Наталия Александровна Роскина:
У Анны Андреевны были, конечно, свои недостатки, но они как-то ничего в ней не нарушали. Она была очень цельным и крупным человеком и очень ясным — как и ее поэзия.
Иосиф Александрович Бродский (1940–1996), поэт, лауреат Нобелевской премии 1987 года. Из бесед с Соломоном Волковым:
…Каким-то невольным образом вокруг нее всегда возникало некое поле, в которое не было доступа дряни. И принадлежность к этому полю, к этому кругу на многие годы вперед определила характер, поведение, отношение к жизни многих — почти всех — его обитателей. На всех нас, как некий душевный загар, что ли, лежит отсвет этого сердца, этого ума, этой нравственной силы и этой необычайной внутренней щедрости, от нее исходивших.
Мы не за похвалой к ней шли, не за литературным признанием или там за одобрением наших опусов. Не все из нас, по крайней мере. Мы шли к ней, потому что она наши души приводила в движение, потому что в ее присутствии ты как бы отказывался от себя, от того душевного-духовного — да не знаю, уж как это там называется, — уровня, на котором находился, — от «языка», которым ты говорил с действительностью, в пользу «языка», которым пользовалась она. Конечно же, мы толковали о литературе, конечно же, мы сплетничали, конечно же, мы бегали за водкой, слушали Моцарта и смеялись над правительством. Но, оглядываясь назад, я слышу и вижу не это: в моем сознании всплывает одна строчка Из того самого «Шиповника»: «Ты не знаешь, что тебе простили». Она, эта строчка, не столько вырывается из, сколько отрывается от контекста, потому что это сказано именно голосом души — ибо прощающий всегда больше самой обиды и того, кто обиду причиняет. Ибо строка эта, адресованная человеку, на самом деле адресована всему миру, она — ответ души на существование.

**Представленный материал**
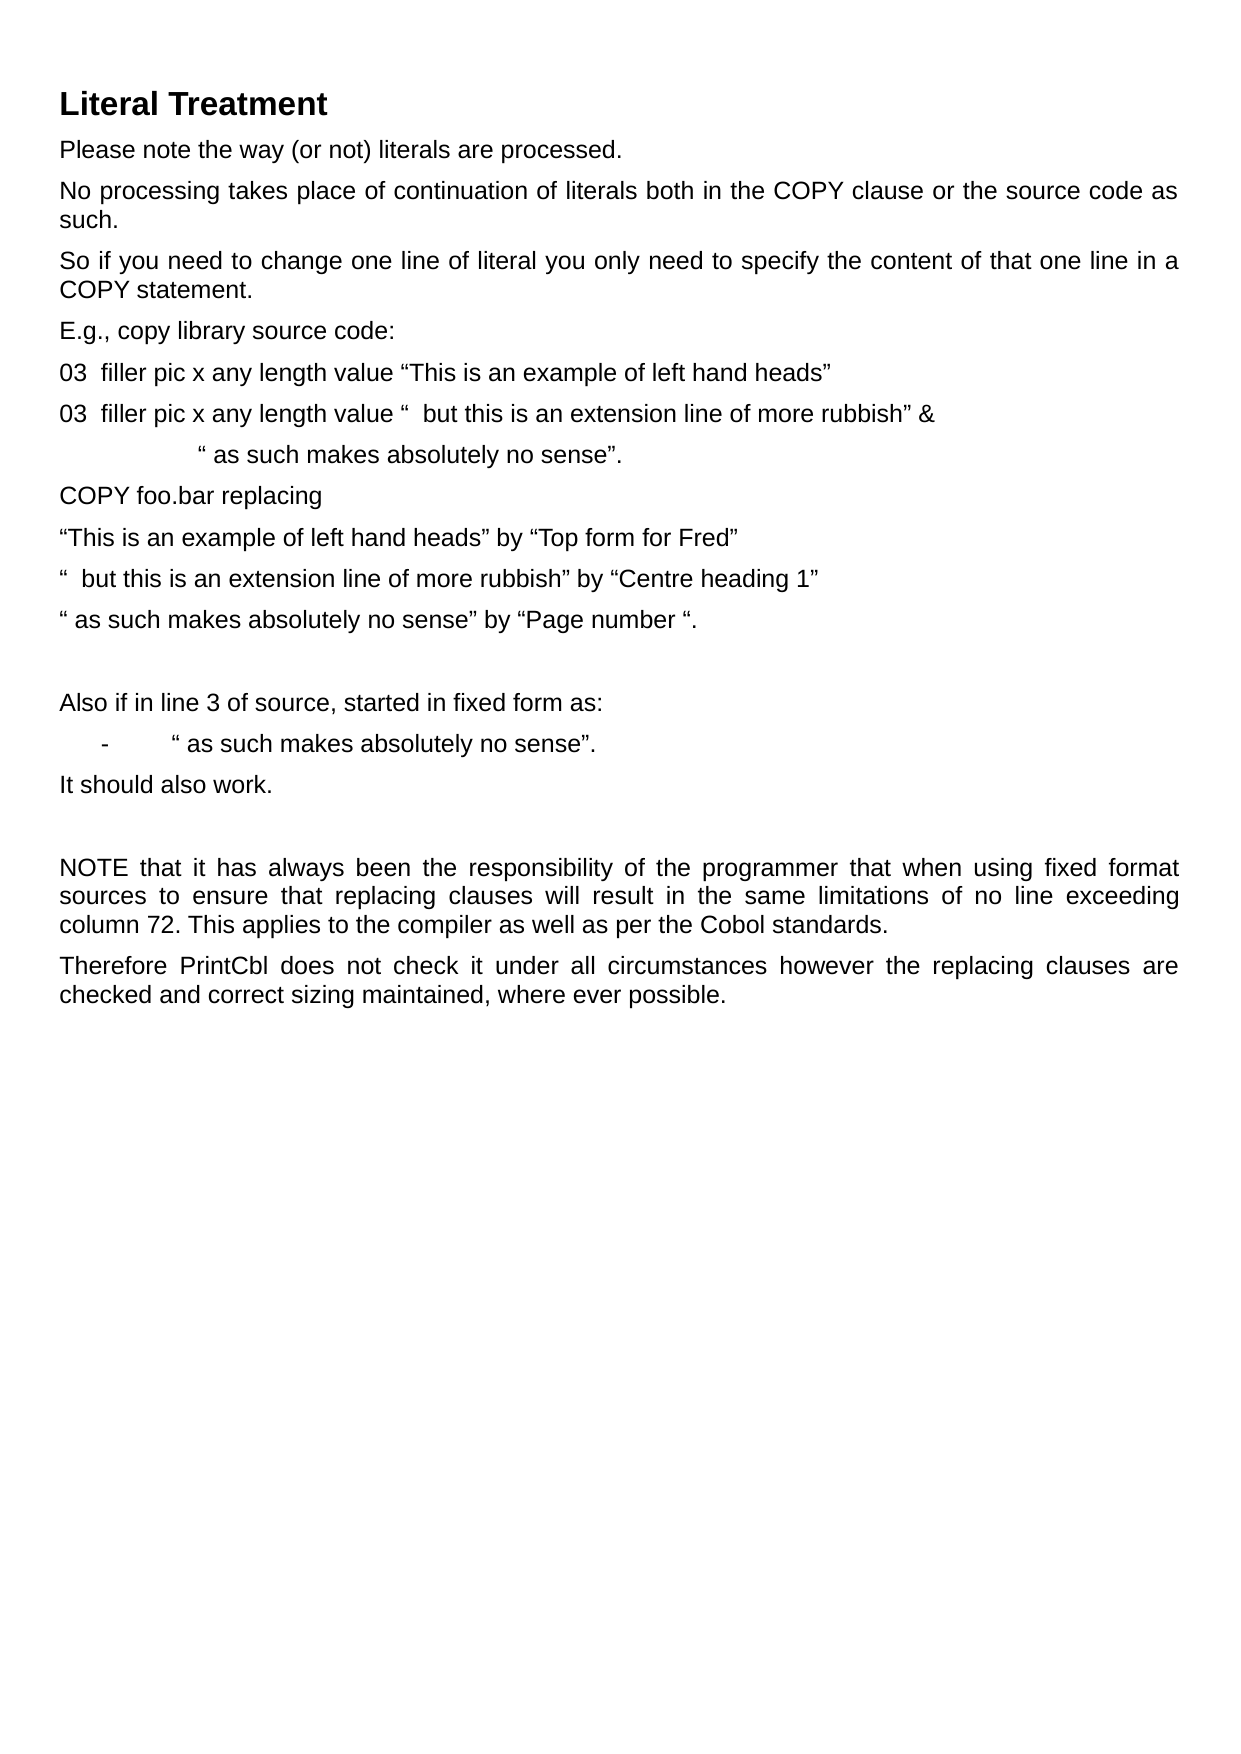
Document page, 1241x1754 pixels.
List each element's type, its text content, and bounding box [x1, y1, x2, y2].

text 03 filler pic x any length value “This is an example of left hand heads” [59, 357, 1181, 386]
text NOTE that it has always been the responsibility of the programmer that when using fixed format sources to ensure that replacing clauses will result in the same limitations of no line exceeding column 72. This applies to the compiler as well as per the Cobol standards. [59, 852, 1181, 939]
text “ but this is an extension line of more rubbish” by “Centre heading 1” [59, 564, 1181, 592]
text E.g., copy library source code: [59, 316, 1181, 345]
text “ as such makes absolutely no sense” by “Page number “. [59, 605, 1181, 634]
text So if you need to change one line of literal you only need to specify the content of that one line in a COPY statement. [59, 246, 1181, 304]
text COPY foo.bar replacing [59, 481, 1181, 510]
text - “ as such makes absolutely no sense”. [59, 729, 1181, 757]
text No processing takes place of continuation of literals both in the COPY clause or the source code as such. [59, 176, 1181, 234]
text Please note the way (or not) literals are processed. [59, 135, 1181, 164]
text Also if in line 3 of source, started in fixed form as: [59, 687, 1181, 716]
text Therefore PrintCbl does not check it under all circumstances however the replacing clauses are checked and correct sizing maintained, where ever possible. [59, 951, 1181, 1009]
text “This is an example of left hand heads” by “Top form for Fred” [59, 522, 1181, 551]
subtitle Literal Treatment [59, 84, 1181, 122]
text It should also work. [59, 770, 1181, 799]
text 03 filler pic x any length value “ but this is an extension line of more rubbish” & [59, 399, 1181, 427]
text “ as such makes absolutely no sense”. [59, 440, 1181, 469]
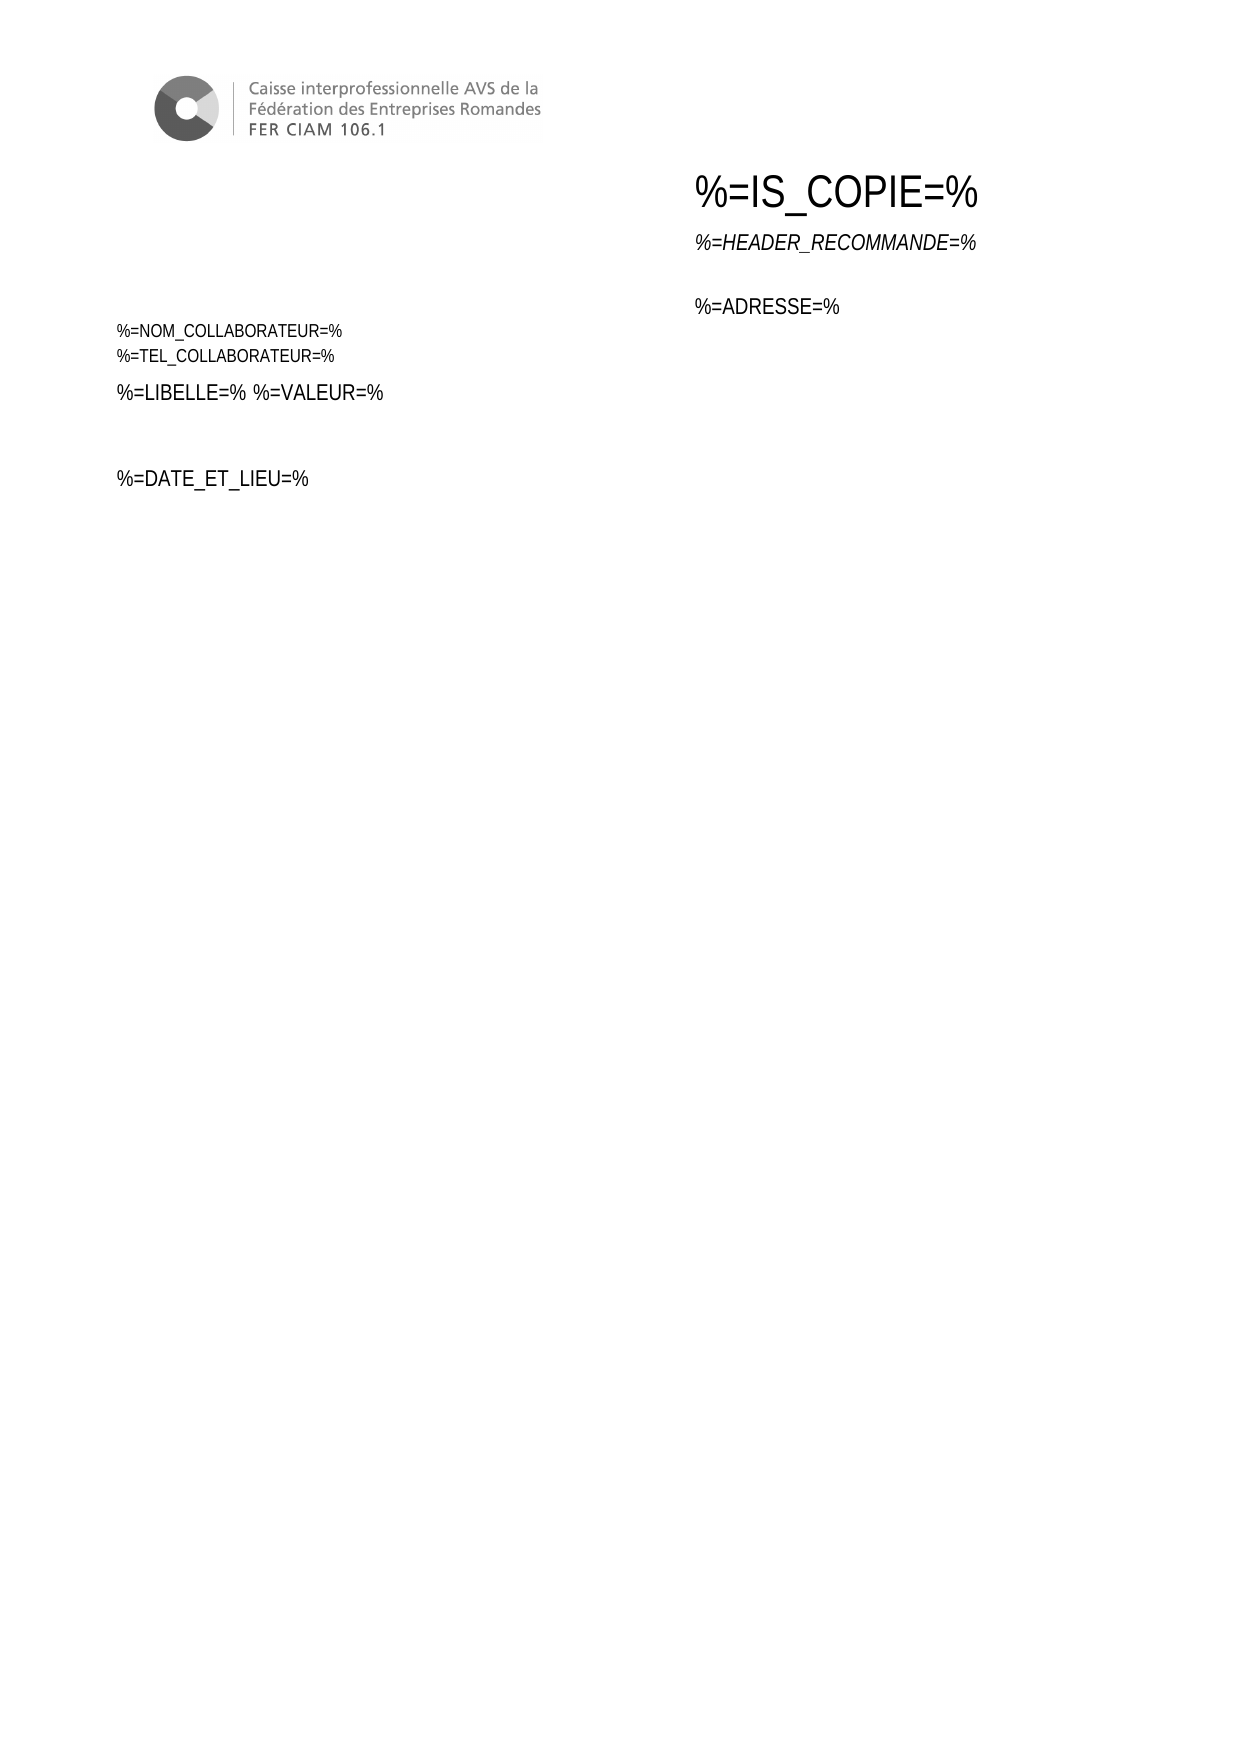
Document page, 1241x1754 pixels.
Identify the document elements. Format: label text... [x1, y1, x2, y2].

table_cell %=LIBELLE=% [118, 373, 254, 437]
table_cell %=HEADER_RECOMMANDE=% [689, 223, 1122, 261]
table_cell %=DATE_ET_LIEU=% [118, 438, 689, 497]
table_cell %=VALEUR=% [254, 373, 689, 437]
table_header %=IS_COPIE=% [689, 159, 1122, 223]
table_cell %=ADRESSE=% [689, 261, 1122, 497]
table_cell %=NOM_COLLABORATEUR=% %=TEL_COLLABORATEUR=% [118, 261, 689, 373]
picture [152, 74, 543, 143]
table_header [118, 159, 689, 223]
table_cell [118, 223, 689, 261]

**Письменные задания**
(A) В каком году, согласно воспоминаниям об Анне Андреевне, Бродский стал лауреатом Нобелевской премии?
(B) Подхватите воспоминания об Анне Андреевне и напишите их продолжение, начиная после последнего предложения.

**Ответы к заданиям**
(A) В 1987 году.

(B)
Примерно этому — а не навыкам стихосложения — мы у нее и учились. «Иосиф, мы с вами знаем все рифмы русского языка», — говорила она. С другой стороны, стихосложение и есть отрыв от контекста. И нам, знакомым с ней, я думаю, колоссально повезло — больше, я полагаю, чем окажись мы знакомы, скажем, с Пастернаком. Чему-чему, а прощать мы у нее научились.
Игнатий Михайлович Ивановский:
Общение с ней было не меньшей школой, чем ее поэзия. Я знал Анну Андреевну около десяти лет, приходил то довольно часто, то через годы, и продолжительность пауз никогда не имела значения. Ничто не ослабевало и не стушевывалось. Все было важно — и как она писала, и как жила.
Творчество
Ирина Николаевна Пунина (1921–2003), искусствовед, дочь третьего мужа Ахматовой Н. Н. Пунина:
В своем творчестве и в человеческой судьбе Анна Ахматова шла твердо, уверенно, целеустремленно; интересовавшие ее в юности, в молодости поэты, друзья, знакомые в дальнейшем, как бы исчерпав ее интерес к ним, отстранялись ею, иногда даже безжалостно. Ее душа, ее творческая сущность жаждали нового общения, новых открытий. Почти до самых последних лет жизни она редко обращалась к прошлому, прежние знакомства и дружеские связи поддерживала лишь иногда, временами. И это было не только в силу сложившихся обстоятельств… Огромная личная сила, направленная, главным образом, на творчество, как будто заставляла ее выпивать до дна, исчерпывать взаимоотношения с людьми и затем отстранять со своего жизненного пути тех, кто ей больше не был интересен.
Наталия Иосифовна Ильина:
Литература была делом, ее близко касающимся, непосредственно задевающим, тут она ничего прощать не собиралась, тут была неумолима.
Лидия Яковлевна Гинзбург:
А.А. раздражалась, когда ее называли поэтессой, а по поводу рубрики женская поэзия (Каролина Павлова, Ахматова, Цветаева) говорила: «Понимаю, что должны быть мужские и женские туалеты. Но к литературе это, по-моему, не подходит».
Анна Андреевна Ахматова:
Первое стихотворение я написала, когда мне было одиннадцать лет (оно было чудовищным), но уже раньше отец называл меня почему-то «декадентской поэтессой»… Кончать мне пришлось (потому что семья переехала на юг) уже не Царскосельскую гимназию, а Киевскую (Фундуклеевскую), в которой я училась всего один год. Потом я два года училась на Киевских Высших женских курсах… Все это время (с довольно большими перерывами) я продолжала, писать стихи, с неизвестной целью ставя над ними номера. Как курьез могу сообщить, что, судя по сохранившейся рукописи, «Песня последней встречи» мое двухсотое стихотворение.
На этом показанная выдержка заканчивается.